A Bloomberg editorial published Tuesday criticized Health Secretary Robert F. Kennedy Jr. for ousting the head of the Centers for Disease Control and Prevention (CDC), saying his leadership would make it difficult for any serious scientist to follow her.
Kennedy pushed CDC Director Susan Monarez out of her job two weeks ago, a move followed by other resignations of senior CDC officials.
“Monarez’s departure from the CDC highlights a dilemma that any successor will face: Under Kennedy, no serious scientist can hold the job,” Bloomberg’s editorial board wrote. “The risk this vacuum of expertise could pose to Americans’ health and safety is significant.”
Kennedy faced tough questions from lawmakers in both parties in his actions during a contentious Senate hearing last week. GOP Sens. Thom Tillis (N.C.), Bill Cassidy (La.) and John Barrasso (Wy.) all pressed Kennedy on vaccines and a host of other issues.
“I support vaccines. I’m a doctor. Vaccines work,” Barrasso, the Senate’s No. 2-ranking Republican leader, said during the hearing.
“Secretary Kennedy, in your confirmation hearings, you promised to uphold the highest standards for vaccines,” he said. “Since then, I’ve grown deeply concerned.”
Monarez’s attorneys, Mark Zaid and Abbe Lowell, said Monarez had a conflict with Kennedy because she would not “rubber-stamp” unscientific policies or fire health experts.
“When CDC Director Susan Monarez refused to rubber-stamp unscientific, reckless directives and fire dedicated health experts she chose protecting the public over serving a political agenda. For that, she has been targeted,” Zaid and Lowell said.
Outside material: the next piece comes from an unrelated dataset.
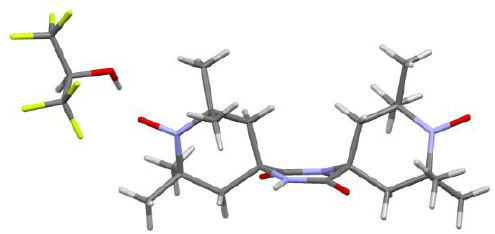
Figure 5. X-ray structure of dispirocyclic biradical 74 with a rigid diketopiperazine linker. A cocrystallized 1,1,1,3,3,3-hexafluoro-2-propanol (HFIP) molecule forms an H-bond between the N–O moiety and the hydroxy group of the solvent.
In her own op-ed in the Wall Street Journal last week, Monarez said that on August 25 — three days before she was ousted — she refused to preapprove the recommendations of a vaccine advisory panel that Kennedy had stacked with loyalists.
“Public health shouldn’t be partisan,” Monarez added. “Vaccines have saved millions of lives under administrations of both parties. Parents deserve a CDC they can trust to put children above politics, evidence above ideology and facts above fear.
Monarez’s removal is not the only upheaval at the CDC. In March, five high-level staffers retired from the agency, and last month, roughly 600 employees were laid off.
The Bloomberg editorial criticized Kennedy’s views on vaccines and the unrest within the CDC.
“Monarez’s departure itself isn’t a crisis. More troubling is the exodus of top-level experts behind her — to say nothing of the hundreds of staff who’ve already been let go,” the editorial said. “A carousel of amateurish acting directors would only make things worse. … Staffing the agency with inexperienced loyalists will waste time and resources, increase the chances of costly mistakes, and put American lives at risk.”
The Hill has reached out to the Department of Health and Human Services and the White House for comment on the editorial.